Covid e Remdesivir: la cura perfetta studiata al San Gerardo di Monza

Senza errori lo studio di ospedale e università sugli effetti del farmaco sui pazienti critici

Ospedale, reparto Covid

Ospedale, reparto Covid

Monza -  Una durata più breve del periodo di intubazione e una maggiore probabilità di dimissione dall’ospedale. L’uso del farmaco Remdesivir "sembra promettente nei pazienti gravissimi che hanno bisogno della ventilazione meccanica". Una prospettiva di cura dimostrata da uno studio – eseguito dall’università Bicocca e dall’ospedale San Gerardo di Monza – che la prestigiosa rivista scientifica “Clinical Microbiology and Infection“ ha definito un modello da seguire. A prova di errore. "Sfuggire alle insidie che si nascondono negli studi osservazionali sull’efficacia dei farmaci è impresa tutt’altro che facile, soprattutto quando il fattore tempo gioca un ruolo determinate come nel caso della lotta alle infezioni da SARS-CoV2", spiega Maria Grazia Valsecchi. Direttrice del dipartimento di Medicina e Chirurgia dell’Asst Monza, nel suo ruolo di professoressa di Statistica medica insieme al collega Davide Paolo Bernasconi, ha analizzato i casi in cura nel reparto di terapia intensiva del San Gerardo. Arrivando ad "aggiungere un tassello importante perché i nostri risultati fanno vedere che i pazienti molto gravi hanno avuto un beneficio dall’utilizzo del Remdesivir". Dati attendibili. Come conferma la pubblicazione che ha sottoposto a revisione metodologica 11 pubblicazioni di quattro tra le riviste scientifiche più autorevoli. Tutti questi studi sono incorsi in uno o più ‘bias’ (ovvero pregiudizi) metodologici nel riportare i risultati di studi osservazionali, con il conseguente rischio di giungere a conclusioni fuorvianti. Mentre quello monzese è stato segnalato come esempio di studio metodologicamente corretto. Riconoscendo, dunque, valore anche ai risultati. Lo studio ha esaminato l’efficacia di tre tipologie di trattamento antivirale nei pazienti Covid: con idrossiclorochina, con lopinavir/ritonavir e con remdesivir.

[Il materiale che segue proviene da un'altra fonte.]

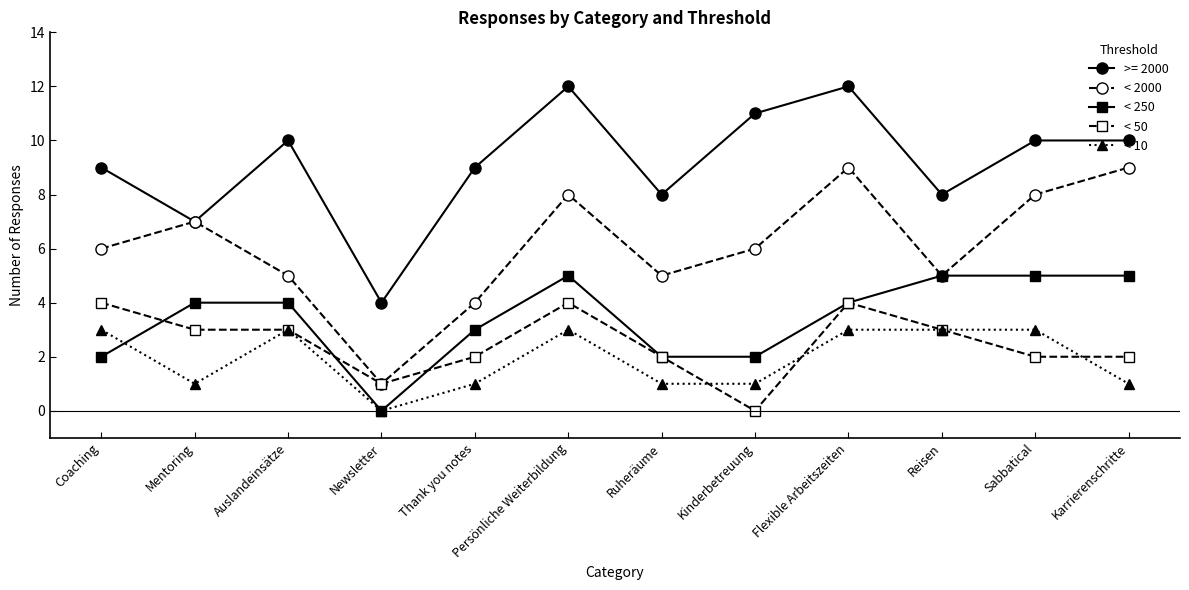

True or false: < 2000 has more than 0 interior local peaks.

True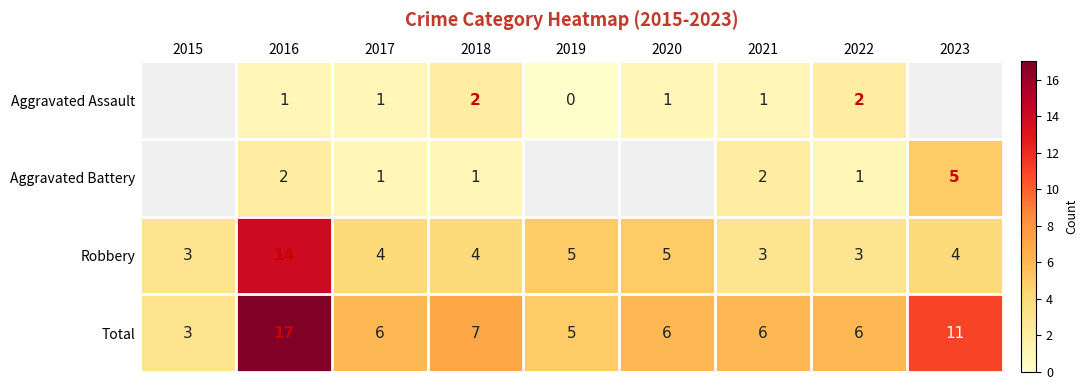

Is the value of Aggravated Battery at 2016 greater than the value of Robbery at 2022?

No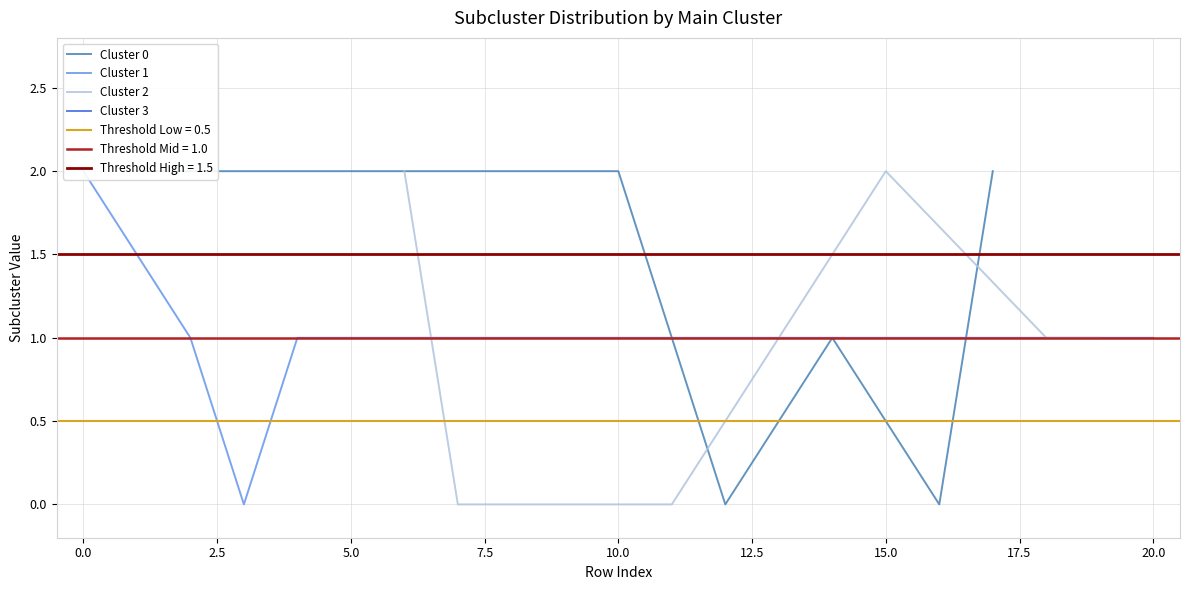

Is it true that the value at 9 is -1?

False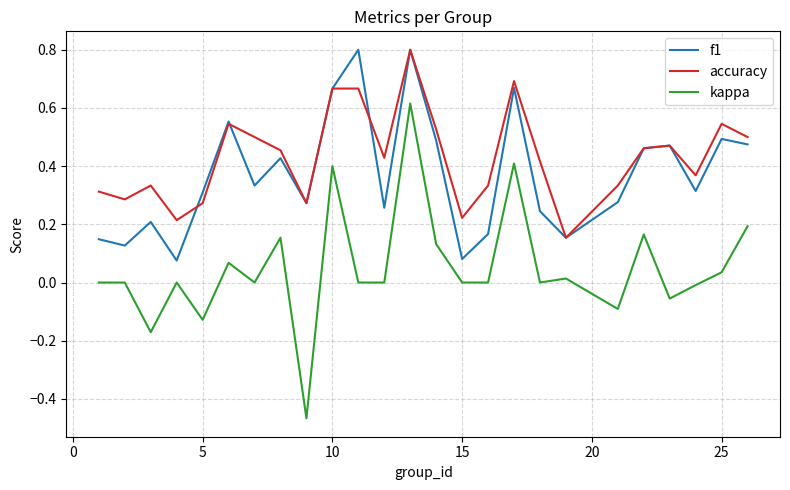

Count the accuracy values in the range 0 to 1.

25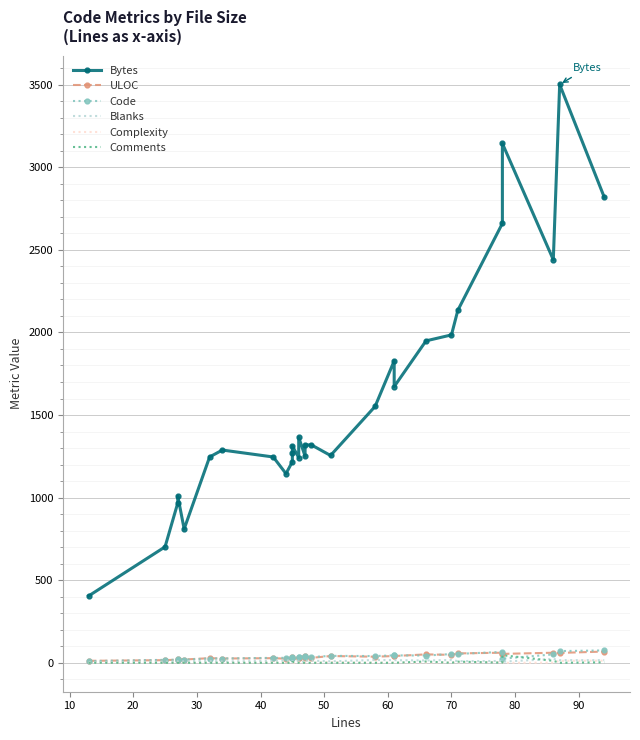

Which series has the largest total across all categories?

Bytes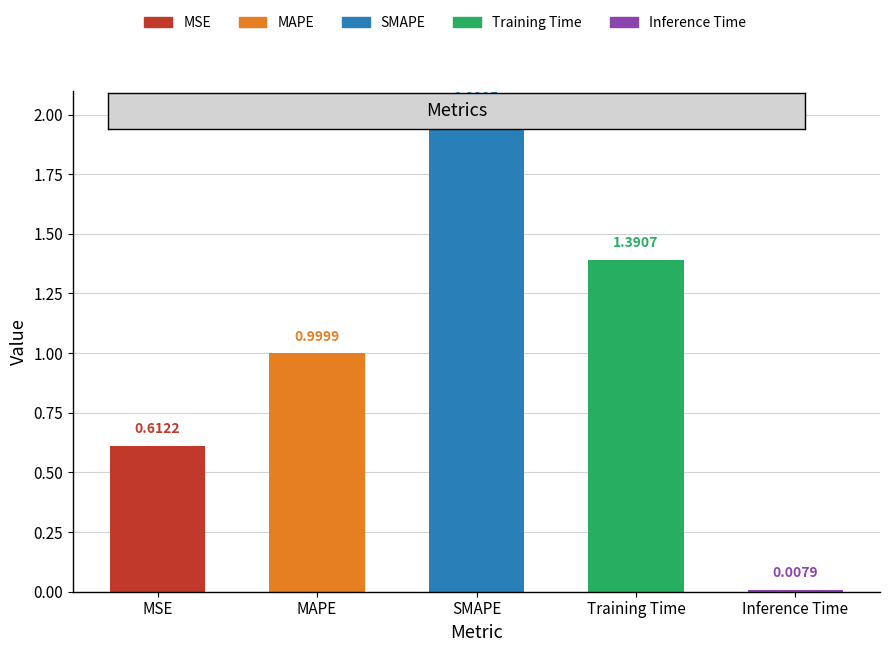

What is the label of the 1st bar from the left?

MSE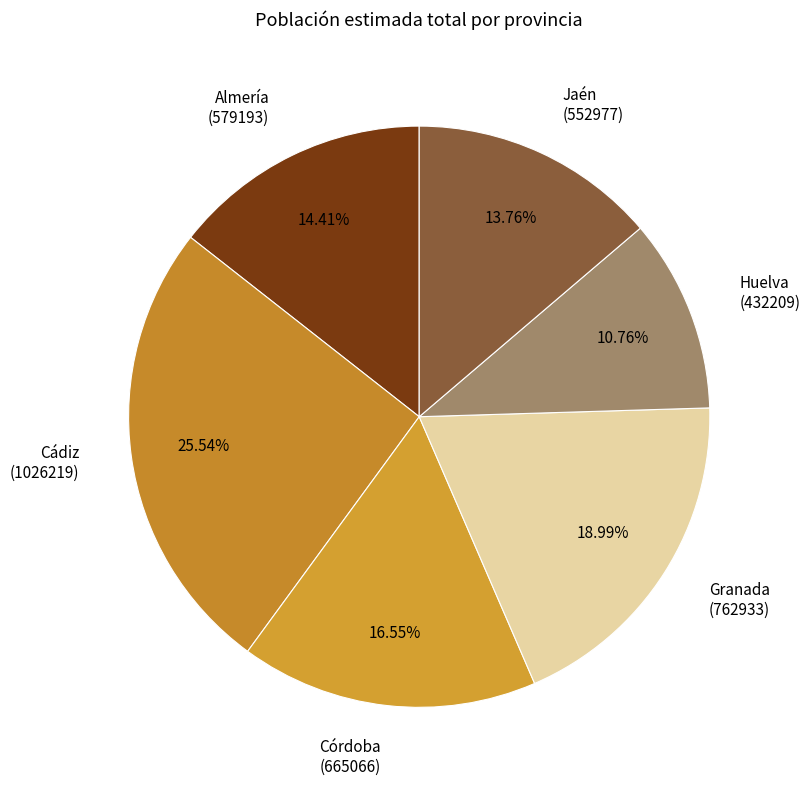

Is there any slice that represents more than half of the pie?

No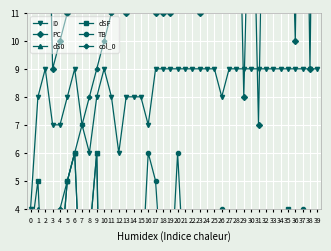

Reading left to right, transcribe all the data shown in this chart.

I0: 0=4	1=8	2=9	3=7	4=7	5=8	6=9	7=7	8=6	9=8	10=9	11=8	12=6	13=8	14=8	15=8	16=7	17=9	18=9	19=9	20=9	21=9	22=9	23=9	24=9	25=9	26=8	27=9	28=9	29=9	30=9	31=9	32=9	33=9	34=9	35=9	36=9	37=9	38=9	39=9
PC: 0=26	1=34	2=21	3=9	4=10	5=11	6=13	7=15	8=20	9=24	10=22	11=13	12=24	13=11	14=19	15=13	16=13	17=11	18=11	19=11	20=23	21=15	22=17	23=11	24=12	25=13	26=18	27=41	28=20	29=8	30=19	31=7	32=22	33=27	34=15	35=20	36=10	37=27	38=9	39=30
dS0: 0=3	1=4	2=0	3=-2	4=2	5=5	6=6	7=0	8=3	9=6	10=-8	11=3	12=-1	13=-1	14=0	15=1	16=3	17=0	18=0	19=2	20=3	21=3	22=3	23=1	24=-1	25=3	26=-1	27=1	28=3	29=-1	30=2	31=3	32=0	33=1	34=0	35=4	36=2	37=2	38=3	39=0
dSF: 0=3	1=5	2=-1	3=-2	4=2	5=5	6=6	7=0	8=3	9=6	10=-9	11=3	12=-1	13=-1	14=0	15=1	16=3	17=0	18=0	19=2	20=0	21=3	22=3	23=1	24=-1	25=2	26=-3	27=0	28=3	29=-1	30=2	31=3	32=0	33=1	34=0	35=4	36=2	37=0	38=3	39=-1
TB: 0=0	1=0	2=1	3=1	4=0	5=0	6=0	7=0	8=0	9=0	10=1	11=1	12=2	13=1	14=2	15=1	16=6	17=5	18=1	19=1	20=6	21=1	22=1	23=0	24=1	25=3	26=4	27=2	28=0	29=0	30=1	31=0	32=1	33=2	34=0	35=2	36=1	37=4	38=0	39=3
col_0: 0=0	1=1	2=2	3=3	4=4	5=5	6=6	7=7	8=8	9=9	10=10	11=11	12=12	13=13	14=14	15=15	16=16	17=17	18=18	19=19	20=20	21=21	22=22	23=23	24=24	25=25	26=26	27=27	28=28	29=29	30=30	31=31	32=32	33=33	34=34	35=35	36=36	37=37	38=38	39=39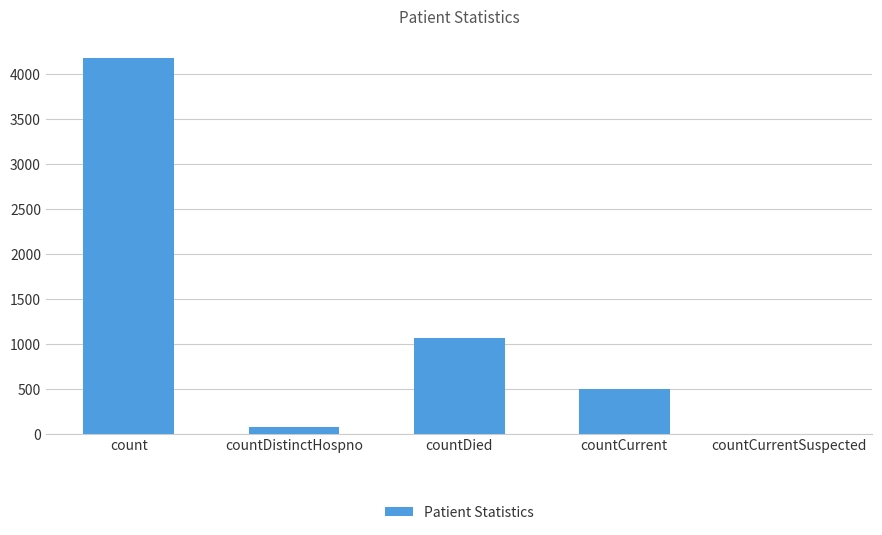

How many categories are shown in the chart?

5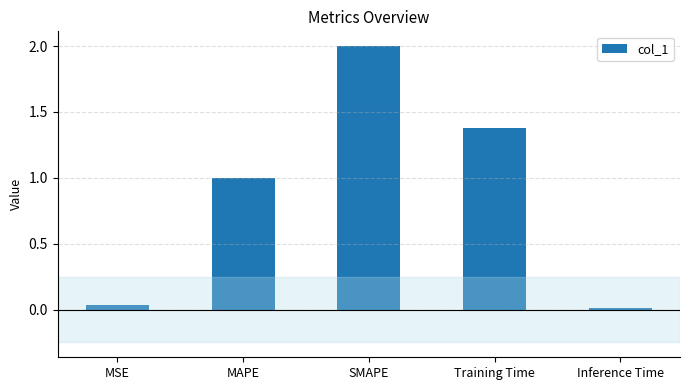

List the labels in order of value, smallest first.

Inference Time, MSE, MAPE, Training Time, SMAPE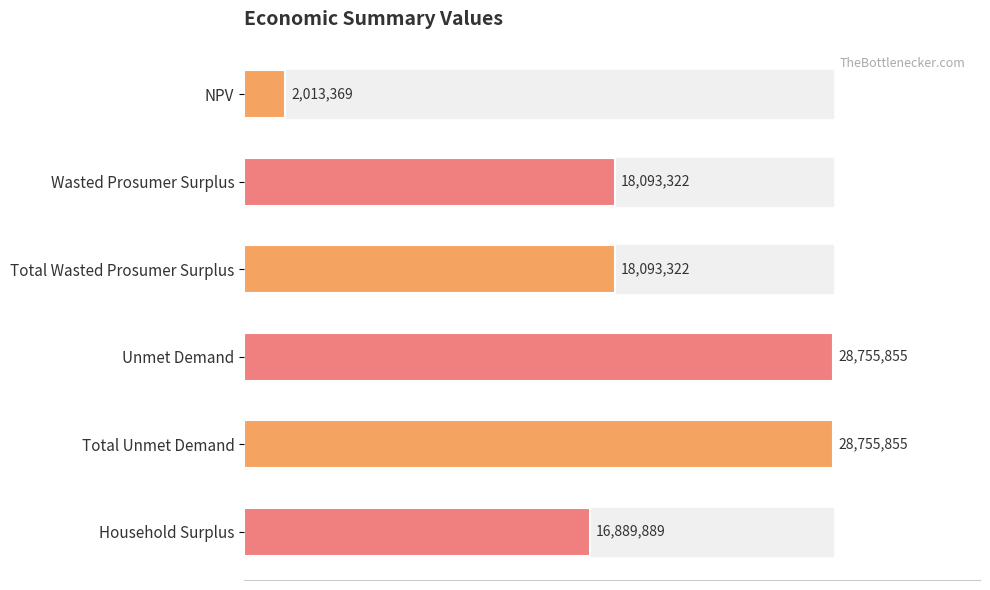

Are the bars horizontal?

Yes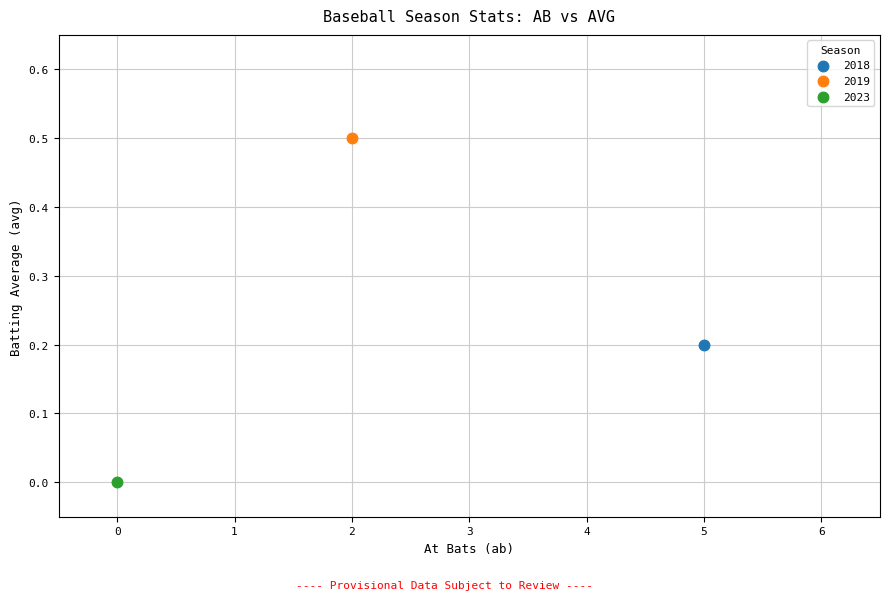

Which series reaches the maximum Y coordinate?

2019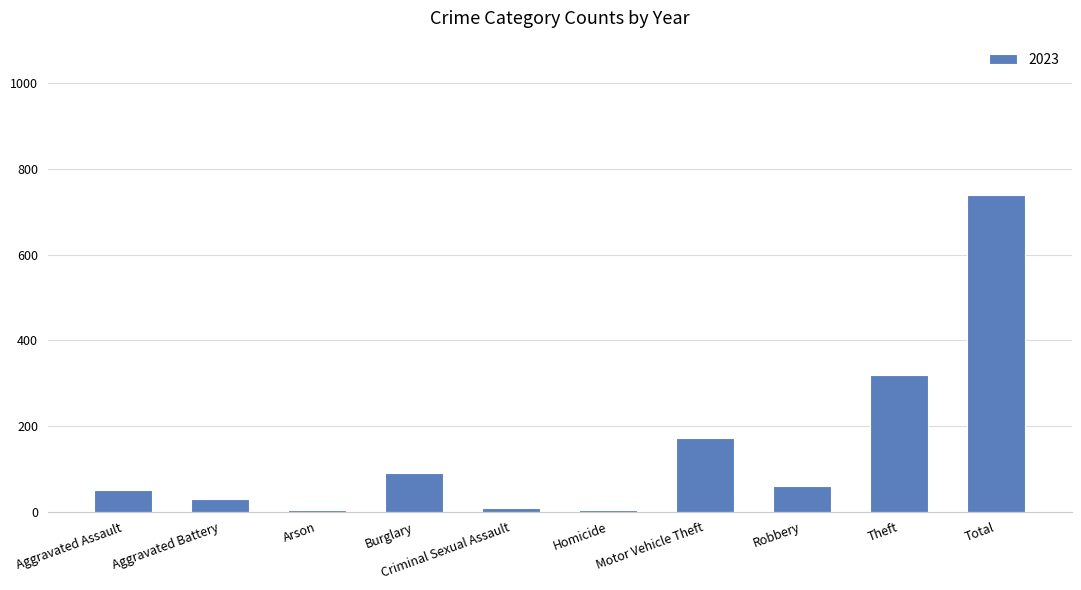

At which label is the value closest to 371?

Theft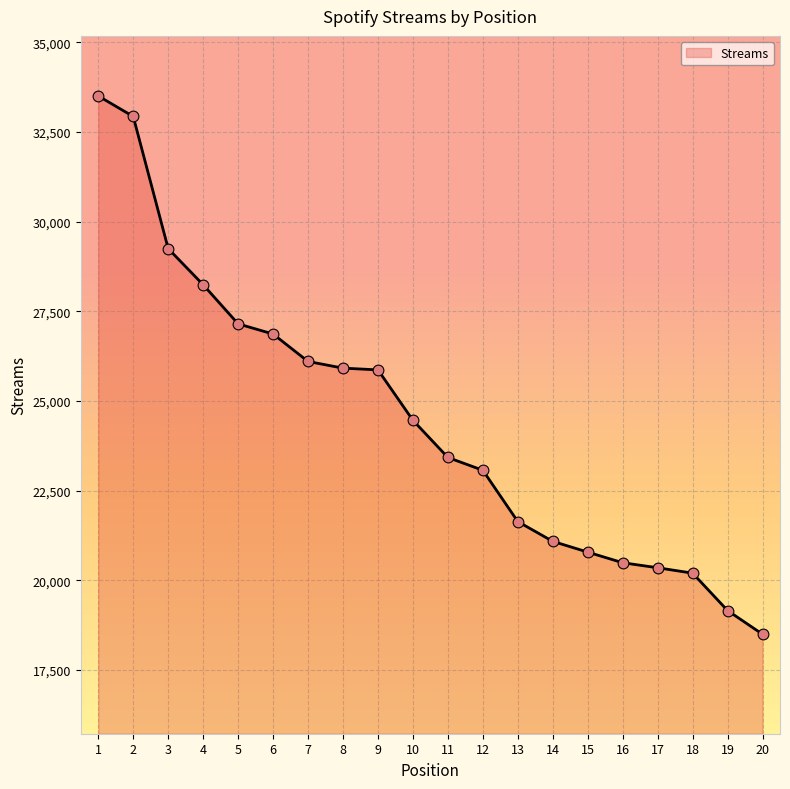

Between 2 and 8, which is larger?

2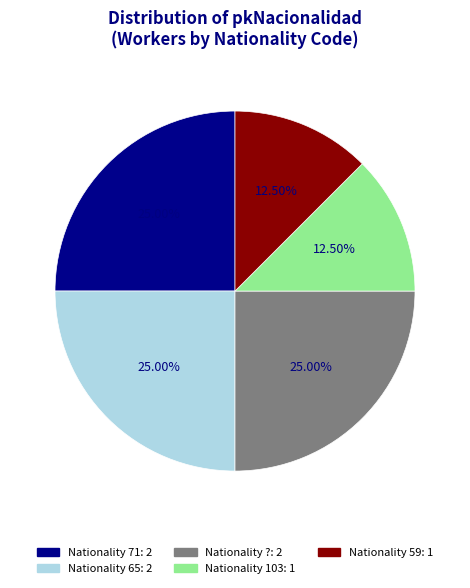

How many slices are in this pie chart?

5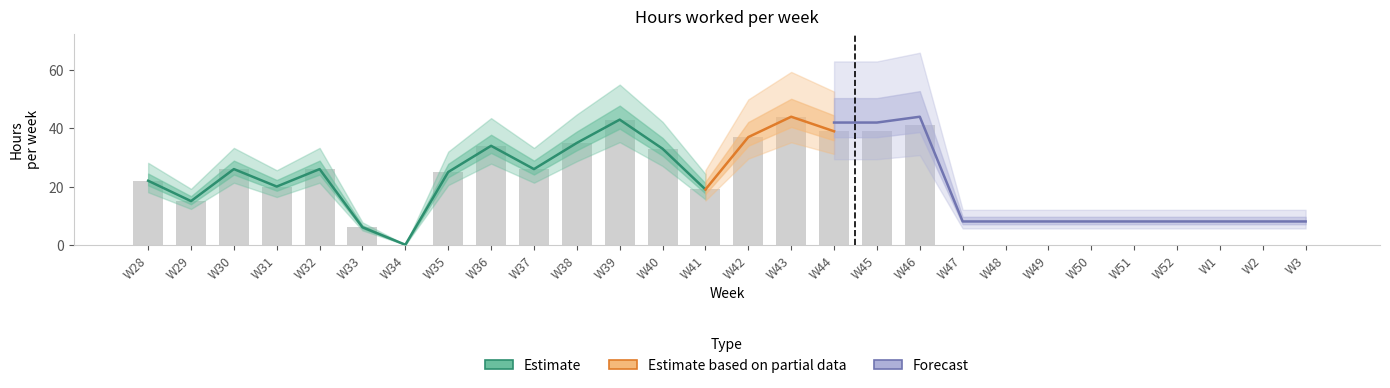

How many data points are above 22?

13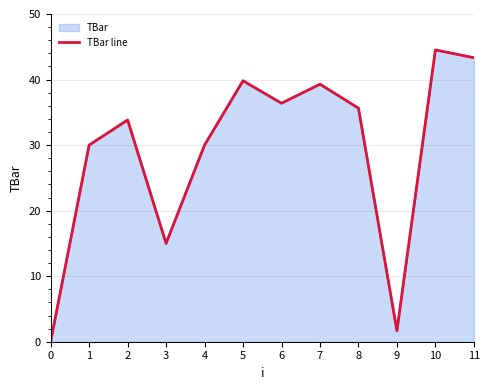

How many data points does each series have?

12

«Nei primi due casi – spiega Giuseppe Lapadula, medico nel reparto di Malattie infettive del San Gerardo – si sono avuti risultati irrilevanti nei pazienti con sintomatologia gravissima che necessitano di ventilazione meccanica. Al contrario, con il remdesivir si sono avuti risultati interessanti perché abbiamo riscontrato una durata più breve del periodo di intubazione e una maggiore probabilità di dimissione dall’ospedale". Certo, "il nostro non era uno studio randomizzato", cioè i pazienti non sono stati preventivamente assegnati in modo casuale a due gruppi - quello sperimentale che riceve il trattamento e quello di confronto -, ma "abbiamo analizzato successivamente quello che è stato fatto nella pratica clinica". Tuttavia "indica una strada da battere". "Il fatto, poi, che sia stato riconosciuto che i risultati ottenuti non sono inficiati da errori metodologici ne rafforza il valore - aggiunge Valsecchi -. Al momento l’utilizzo del remdesivir è indicato per i pazienti che hanno una insufficienza respiratoria moderata ma non la forma critica della malattia. È auspicabile che si valuti ancora l’opportunità di usare il remdesivir anche nei pazienti che necessitano di trattamento intensivo o sub-intensivo, conducendo ulteriori e più approfonditi studi".